- AUFGABEN -
(1) Worauf konzentrieren sich die Deutschen laut dem Textauszug zum Ukraine-Krieg lieber?
(2) Führe den Textauszug zum Ukraine-Krieg nach seinem letzten Satz weiter.

- TEXTAUSZUG -
####################

So hart es ist: Die Ukraine ist beim Kampf um ihr Wohlergehen, ihre Freiheit, ihr nacktes Überleben auf sich allein gestellt. Der Einsatz für die Werte des Westens – Freiheit der Bürger, Wohlstand für alle, Rechtsstaatlichkeit und Menschenrechte – stand und steht nicht unbedingt im Mittelpunkt der deutschen Außenpolitik. Die neue Bundesaußenministerin Annalena Baerbock löste geradezu Verblüffung aus, als sie in Moskau ihrem erfahrenen und ausgebufften russischen Amtskollegen Sergej Lawrow eine Nachhilfestunde in Sachen Völkerrecht und nationaler Selbstbestimmung gab.
Doch auch Baerbock schließt eine weitergehende militärische Unterstützung der Ukraine, die Errichtung einer Flugverbotszone oder auch nur ein Verzicht auf das für die deutsche Wirtschaft derzeit noch lebenswichtige russische Gas aus. Die Deutschen konzentrieren sich lieber auf Wirtschaftshilfe für die Ukraine und die großzügige Aufnahme der Geflüchteten. Das ist sehr viel, einerseits. Im Sinne einer umfassenden Moral aber, den Schwachen gegen aggressive Stärkere beizustehen, ist es zu wenig.
Doch so einfach liegen die Dinge nicht. Zu Recht wirft Bundeswirtschaftsminister Robert Habeck (Grüne) die Frage auf: „Was ist der Preis dafür?“Tatsächlich hat Kreml-Herrscher Wladimir Putin klargemacht, dass er den Konflikt um die Ukraine beliebig eskalieren kann. Er entfesselt Cyberangriffe, lässt russische Flugzeuge in NatoHoheitsgebiet eindringen – und droht sogar indirekt mit Atomwaffen. All das muss und wird der Westen ernst nehmen. Putin meint, was er sagt; Illusionen um ein mögliches Einlenken sind hier fehl am Platz.
Es ist ungerecht: Die Ukrainer verteidigen in gewisser Weise unsere Freiheit, und wir können ihnen nicht ausreichend helfen, weil die Folgen eines direkten Konflikts unabsehbar wären. Da helfen auch die jüngsten Erfolge des Landes gegen den Aggressor nicht. Es ist eben die Logik der weltweit größten Atommacht, dass sie im Fall von Misserfolgen immer noch andere, noch fürchterlichere Waffen einsetzen kann.
Hier kommt die Realpolitik ins Spiel. Sind die Kosten des Krieges für Putin deutlich höher, als er erwartet hat, gerät er selbst unter Druck. Die Geheimdienste, die Militärs, die Wirtschaftsführer, die er derzeit noch ohne großen Widerstand beherrscht, werden ins Nachdenken kommen. Das ist bislang noch Theorie. Aber der Westen kann es für sich ausnutzen, indem er den Druck erhöht, ohne militärisch oder mit einem TotalEmbargo zugunsten der bedrängten Ukrainer einzugreifen.

####################

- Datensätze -
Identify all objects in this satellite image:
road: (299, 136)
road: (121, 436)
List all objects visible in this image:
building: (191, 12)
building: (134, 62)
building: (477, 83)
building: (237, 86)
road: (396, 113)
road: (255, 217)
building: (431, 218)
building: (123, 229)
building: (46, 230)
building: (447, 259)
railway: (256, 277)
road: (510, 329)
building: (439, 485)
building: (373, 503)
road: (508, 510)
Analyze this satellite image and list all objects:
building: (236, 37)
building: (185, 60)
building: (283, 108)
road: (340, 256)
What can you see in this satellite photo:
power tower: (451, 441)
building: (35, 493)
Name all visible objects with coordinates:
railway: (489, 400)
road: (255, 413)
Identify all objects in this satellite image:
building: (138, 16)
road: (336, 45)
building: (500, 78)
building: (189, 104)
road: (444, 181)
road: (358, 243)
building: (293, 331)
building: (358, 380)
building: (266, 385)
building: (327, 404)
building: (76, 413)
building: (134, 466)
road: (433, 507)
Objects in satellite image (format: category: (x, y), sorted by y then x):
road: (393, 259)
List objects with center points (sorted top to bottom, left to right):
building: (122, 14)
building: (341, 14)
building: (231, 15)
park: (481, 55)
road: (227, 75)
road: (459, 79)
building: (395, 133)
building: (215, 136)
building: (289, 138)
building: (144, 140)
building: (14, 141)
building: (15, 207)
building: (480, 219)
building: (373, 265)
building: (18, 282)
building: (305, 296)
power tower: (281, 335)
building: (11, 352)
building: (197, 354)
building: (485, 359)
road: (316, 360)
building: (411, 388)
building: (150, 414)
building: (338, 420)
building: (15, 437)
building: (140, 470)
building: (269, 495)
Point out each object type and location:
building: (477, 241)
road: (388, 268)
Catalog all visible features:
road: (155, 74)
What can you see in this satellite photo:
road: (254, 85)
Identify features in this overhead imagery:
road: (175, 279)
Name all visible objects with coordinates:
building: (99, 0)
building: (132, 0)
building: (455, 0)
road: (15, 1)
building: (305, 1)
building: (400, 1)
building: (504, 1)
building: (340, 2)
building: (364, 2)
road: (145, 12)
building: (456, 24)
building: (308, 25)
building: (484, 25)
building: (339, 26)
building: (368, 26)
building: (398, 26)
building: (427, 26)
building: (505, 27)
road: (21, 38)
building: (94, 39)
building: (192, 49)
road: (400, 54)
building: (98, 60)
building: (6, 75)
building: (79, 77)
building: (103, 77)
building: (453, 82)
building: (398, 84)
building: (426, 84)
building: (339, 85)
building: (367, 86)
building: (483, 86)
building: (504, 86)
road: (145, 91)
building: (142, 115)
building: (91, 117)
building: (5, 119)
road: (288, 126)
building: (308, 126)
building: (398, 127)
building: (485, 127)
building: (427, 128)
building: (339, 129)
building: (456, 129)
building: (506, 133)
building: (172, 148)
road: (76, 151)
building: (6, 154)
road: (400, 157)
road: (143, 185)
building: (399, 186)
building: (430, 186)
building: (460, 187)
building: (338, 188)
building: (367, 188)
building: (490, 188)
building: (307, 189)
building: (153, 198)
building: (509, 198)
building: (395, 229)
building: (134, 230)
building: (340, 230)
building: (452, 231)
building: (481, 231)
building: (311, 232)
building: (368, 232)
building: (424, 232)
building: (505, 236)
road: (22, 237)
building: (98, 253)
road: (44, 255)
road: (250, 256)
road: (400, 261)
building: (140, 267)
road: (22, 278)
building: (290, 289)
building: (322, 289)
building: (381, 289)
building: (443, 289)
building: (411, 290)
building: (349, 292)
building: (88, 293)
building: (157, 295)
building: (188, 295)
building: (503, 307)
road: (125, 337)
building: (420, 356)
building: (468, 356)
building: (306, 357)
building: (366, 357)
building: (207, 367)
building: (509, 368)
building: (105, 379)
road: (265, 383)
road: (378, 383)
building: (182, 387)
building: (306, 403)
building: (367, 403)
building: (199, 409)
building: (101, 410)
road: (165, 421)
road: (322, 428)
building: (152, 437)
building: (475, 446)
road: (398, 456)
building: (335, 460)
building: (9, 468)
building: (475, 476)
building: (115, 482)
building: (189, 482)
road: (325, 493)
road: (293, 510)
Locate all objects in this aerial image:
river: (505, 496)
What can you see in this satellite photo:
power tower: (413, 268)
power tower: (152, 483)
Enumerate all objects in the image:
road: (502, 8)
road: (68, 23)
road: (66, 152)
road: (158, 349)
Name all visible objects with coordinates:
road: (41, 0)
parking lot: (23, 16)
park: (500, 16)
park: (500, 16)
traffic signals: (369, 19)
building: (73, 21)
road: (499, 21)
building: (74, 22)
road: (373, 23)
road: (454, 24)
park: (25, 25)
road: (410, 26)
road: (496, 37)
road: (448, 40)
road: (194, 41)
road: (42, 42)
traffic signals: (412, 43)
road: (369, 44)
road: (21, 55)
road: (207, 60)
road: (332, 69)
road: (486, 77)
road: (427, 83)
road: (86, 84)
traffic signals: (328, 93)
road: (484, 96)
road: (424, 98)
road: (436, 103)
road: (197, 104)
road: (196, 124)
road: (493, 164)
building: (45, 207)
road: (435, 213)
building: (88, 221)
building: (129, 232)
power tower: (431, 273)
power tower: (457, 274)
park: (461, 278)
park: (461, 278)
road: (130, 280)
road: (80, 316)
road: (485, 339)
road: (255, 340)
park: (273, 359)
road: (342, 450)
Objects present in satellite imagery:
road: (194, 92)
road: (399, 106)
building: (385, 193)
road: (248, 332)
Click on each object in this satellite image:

####################

- LÖSUNGEN -
(1) Auf Wirtschaftshilfe für die Ukraine und die großzügige Aufnahme der Geflüchteten.

(2)
Angesichts der vielen zivilen und militärischen Opfer des Landes mag man dieses Vorgehen als zynisch und hartherzig empfinden. Es ist aber zugleich die Chance, den Konflikt einzudämmen und den Preis für Putin und seine Unterstützer in der russischen Elite hochzutreiben. Eine Politik des Beistands und der unbedingten Verteidigung universeller Menschenrechte ist dazu leider nicht in der Lage. Sie würde die Entschlossenheit Putins und seiner Clique eher erhöhen. Denn die würde im Falle einer Niederlage alles verlieren.
Der Westen kommt also nicht umhin, trotz aller moralischer Bedenken die Militärhilfe in Grenzen zu halten und eben keine rote Linien zu definieren, die Putin bloß verraten würden, wie weit er gehen kann. Sollten die Vereinigten Staaten ankündigen, mit Atomwaffen auf einen nuklearen Schlag Russlands gegen die Ukraine zu reagieren, könnte das genau der Beginn eines solchen Schlagabtausches sein. Denn Putin könnte aus Furcht vor einem totalen Machtverlust dieses letzte Mittel einsetzen. Es ist also besser, wenn der Westen zwar alle Szenarien durchspielt, aber bewusst im Ungefähren bleibt, sosehr sich die Ukrainer mehr wünschen.
Natürlich hat ein solcher Ansatz auch Grenzen. Ein ungleicher Krieg findet in unserer Nachbarschaft statt. Und ehrlicherweise muss man zugeben, dass wir ratlos und eingeschüchtert sind – egal ob wir nun der Realpolitik oder der Moral den Vorrang geben.